# Brute 750 to a rene 800



## dman66 (Feb 20, 2011)

So there is this 2013 Rene 800 up for sale at a local dealer for 8000 bucks and 2 hours use . For all those guys are that made the switch Brute 750 to a Rene 800 , I'd like to hear your opinions on which quad u enjoy more and pros / con's . I trail ride and love the brute except for the stiff suspension .

Sent from my XT1080 using Off-Road Forums mobile app


----------



## rmax (Nov 21, 2009)

Trade our 13 800 renny with less than 15hrs for a 2010 rzr had already had to replace front diff out of pocket had 5hrs on it no warranty an engine replaced at 14hrs luckily can am covered that part wait can am covered nothing extended warranty covered the engine can am covered nothing jut about the same story with the 2011 outty xmr got rid of that pos also as you may tell I have nothing for the good folks at can am we are back to the 5 brutes an 1popo to ride the granddaughter around in put some yammyhammer shocks on that brute an smile

---------- Post added at 12:41 PM ---------- Previous post was at 12:25 PM ----------

I have not did this myself but know some that have they put red shocks on the front an standard on the rear an I thought the guy said they were for a raptor

---------- Post added at 12:47 PM ---------- Previous post was at 12:41 PM ----------

Check out adamwedge post what have you done to your brute today a lot more imfo


----------



## adamwedge (Jan 4, 2014)

I love the brute now with the raptor shocks.
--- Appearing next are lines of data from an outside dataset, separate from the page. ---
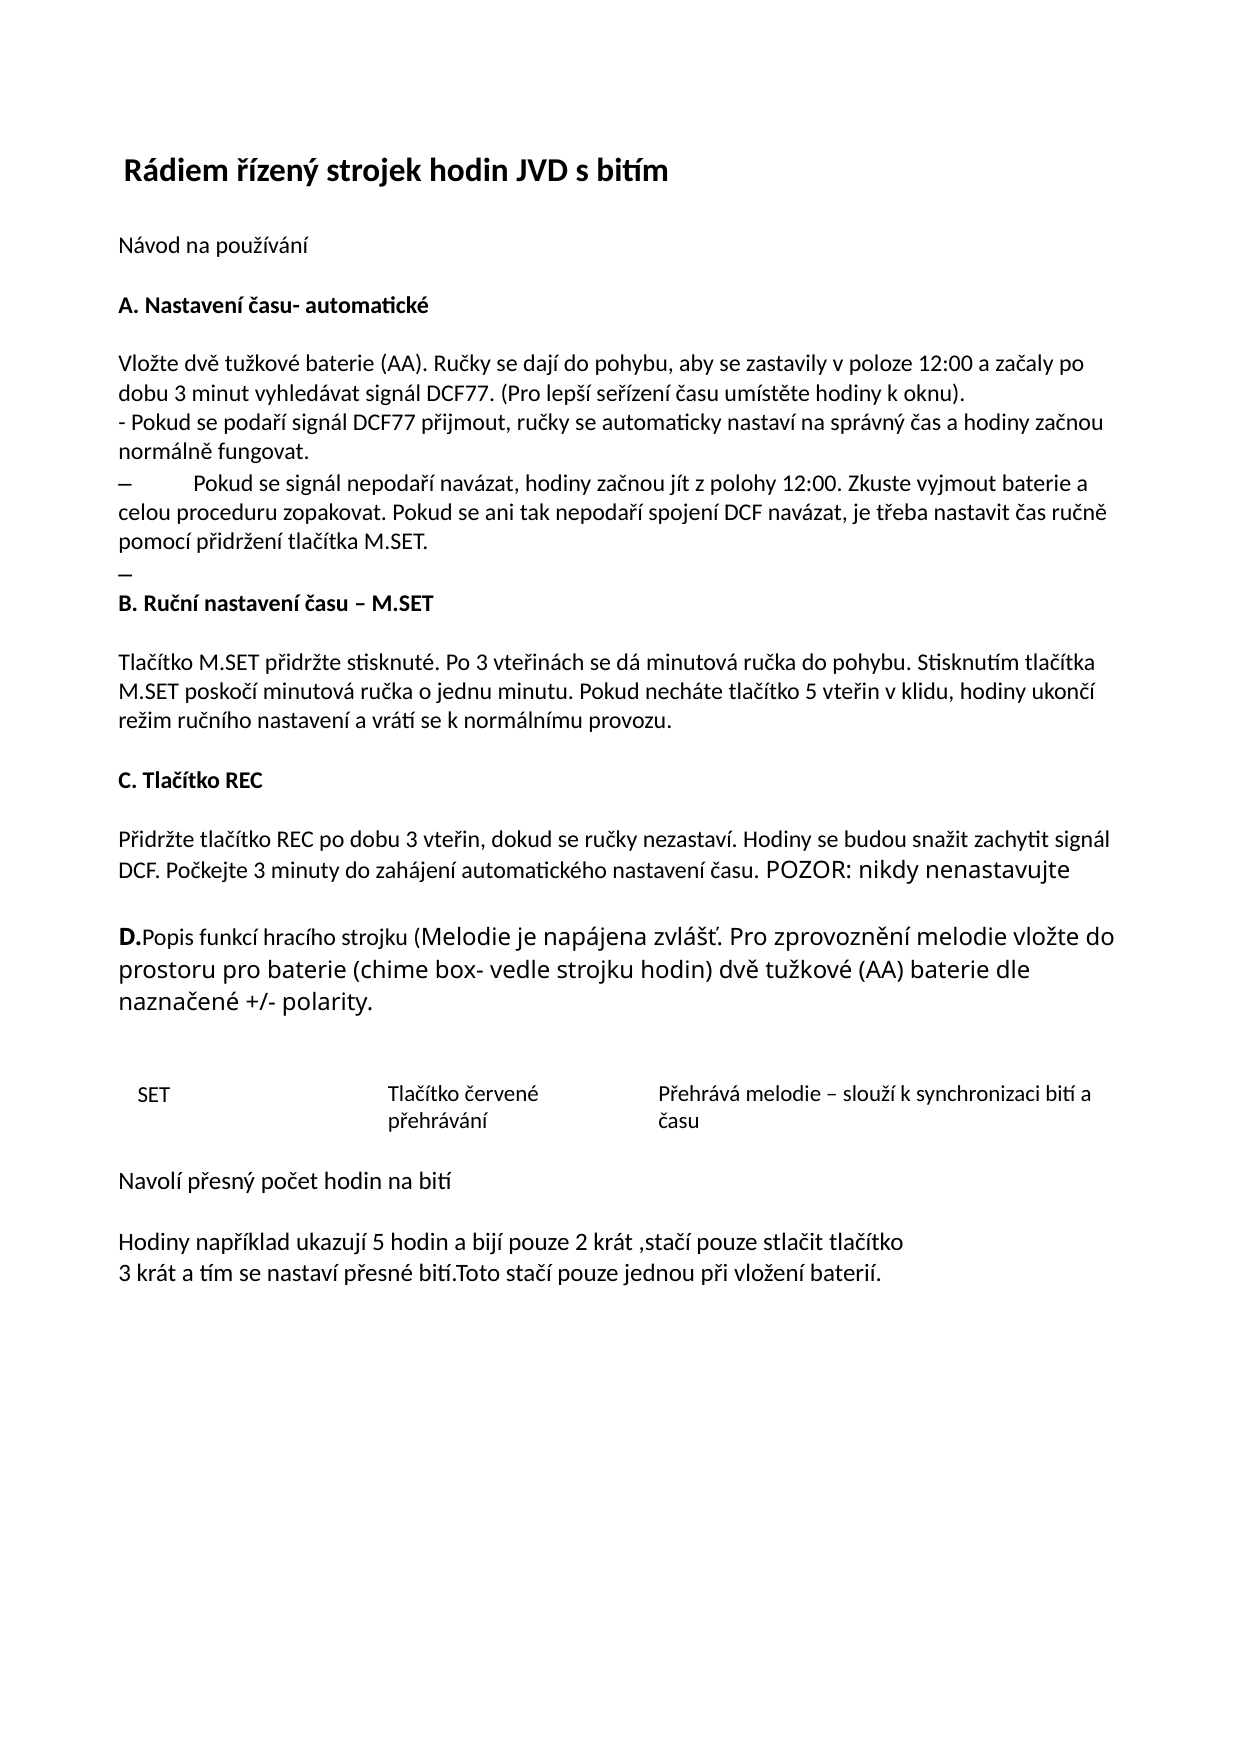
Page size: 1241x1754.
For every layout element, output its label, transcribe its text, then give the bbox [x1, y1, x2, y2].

table_header SET [120, 1079, 376, 1135]
text Rádiem řízený strojek hodin JVD s bitím [118, 149, 1122, 189]
text Navolí přesný počet hodin na bití [118, 1165, 1122, 1196]
text Přidržte tlačítko REC po dobu 3 vteřin, dokud se ručky nezastaví. Hodiny se budou snažit zachytit signál DCF. Počkejte 3 minuty do zahájení automatického nastavení času. POZOR: nikdy nenastavujte [118, 824, 1122, 886]
text - Pokud se podaří signál DCF77 přijmout, ručky se automaticky nastaví na správný čas a hodiny začnou normálně fungovat. [118, 407, 1122, 466]
text C. Tlačítko REC [118, 765, 1122, 794]
text B. Ruční nastavení času – M.SET [118, 588, 1122, 618]
list Pokud se signál nepodaří navázat, hodiny začnou jít z polohy 12:00. Zkuste vyjmout baterie a celou proceduru zopakovat. Pokud se ani tak nepodaří spojení DCF navázat, je třeba nastavit čas ručně pomocí přidržení tlačítka M.SET. [118, 468, 1122, 556]
text 3 krát a tím se nastaví přesné bití.Toto stačí pouze jednou při vložení baterií. [118, 1257, 1122, 1287]
text Hodiny například ukazují 5 hodin a bijí pouze 2 krát ,stačí pouze stlačit tlačítko [118, 1226, 1122, 1257]
list D.Popis funkcí hracího strojku (Melodie je napájena zvlášť. Pro zprovoznění melodie vložte do prostoru pro baterie (chime box- vedle strojku hodin) dvě tužkové (AA) baterie dle naznačené +/- polarity. [118, 920, 1122, 1018]
text Vložte dvě tužkové baterie (AA). Ručky se dají do pohybu, aby se zastavily v poloze 12:00 a začaly po dobu 3 minut vyhledávat signál DCF77. (Pro lepší seřízení času umístěte hodiny k oknu). [118, 348, 1122, 407]
text Tlačítko M.SET přidržte stisknuté. Po 3 vteřinách se dá minutová ručka do pohybu. Stisknutím tlačítka M.SET poskočí minutová ručka o jednu minutu. Pokud necháte tlačítko 5 vteřin v klidu, hodiny ukončí režim ručního nastavení a vrátí se k normálnímu provozu. [118, 647, 1122, 735]
table_header Přehrává melodie – slouží k synchronizaci bití a času [647, 1079, 1114, 1135]
text A. Nastavení času- automatické [118, 290, 1122, 319]
table_header Tlačítko červené přehrávání [376, 1079, 647, 1135]
text Návod na používání [118, 230, 1122, 259]
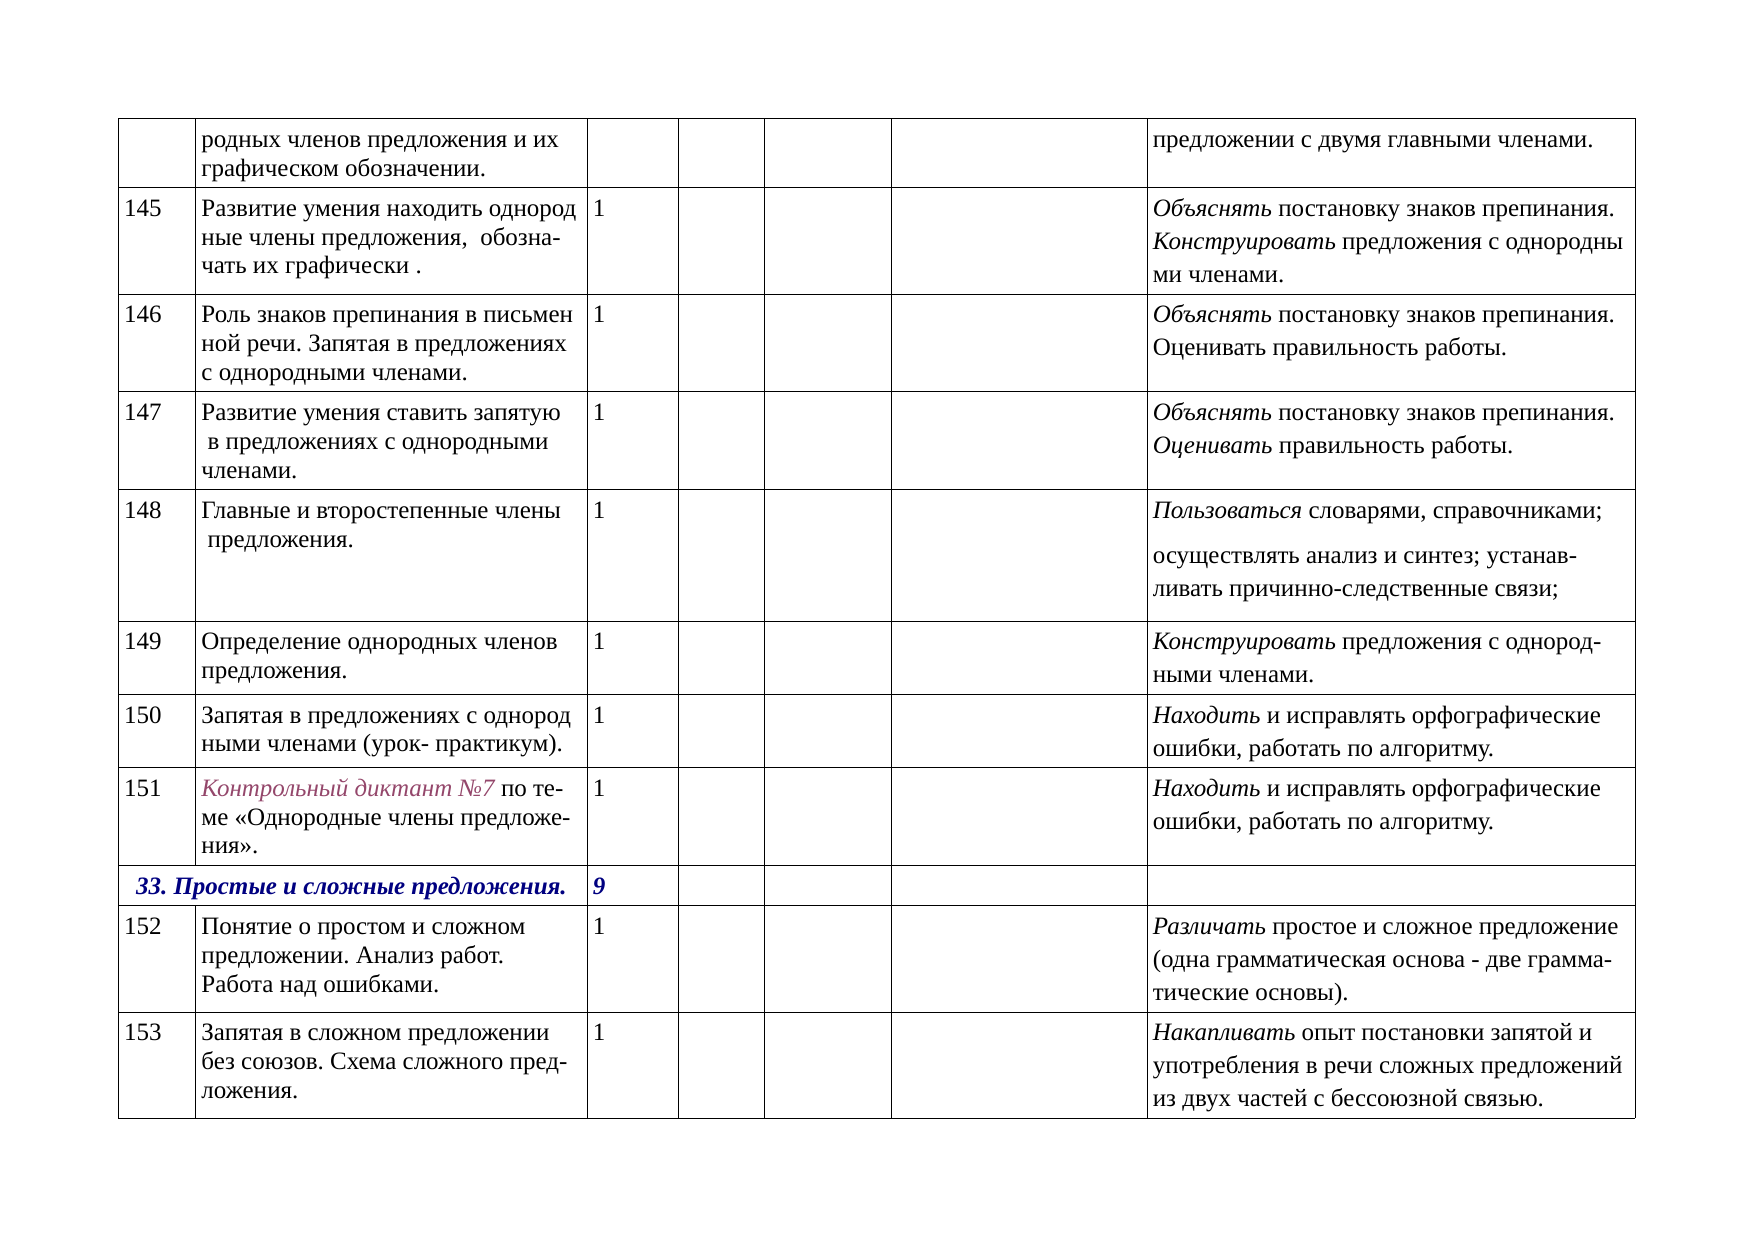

Whole different animal as far as ride and handling go. I too, hated how stiff my bike was. 

I see you're not lifted or anything, these shocks will make the brute a big boy!!


----------



## rmax (Nov 21, 2009)

Where did you get your shocks


----------



## adamwedge (Jan 4, 2014)

Ebay. Got the cheap new resi's up front and used non resi's for the rear. Resi's won't work out back because of the muffler.


----------



## dman66 (Feb 20, 2011)

Thanks guys . This post is not about bashing one another's quads , more or less how your experience was . I really love the looks of the Rene and how fast they go , but was concerned about how easy or hard it is to work on a Rene , parts cost , and how reliable they are . Lots of reading done by myself , and my brute is dialed in all but suspension . When I go riding , it seems that all other brand quads walk away from the brute on rough rocky terrains . I think I'll go the Raptor route and see how that does . I did ride an Outlander 650 and enjoyed the ride more than a new Sportsman 850 XP , but the ride really came down to suspension between the Brute and Outlander - the Outlander won suspension wise but not total ride wise .


----------



## adamwedge (Jan 4, 2014)

I'd look into wheel spacers and maybe 28's or so if you go the raptor route. You're going to be close to 3" taller than you are now.


----------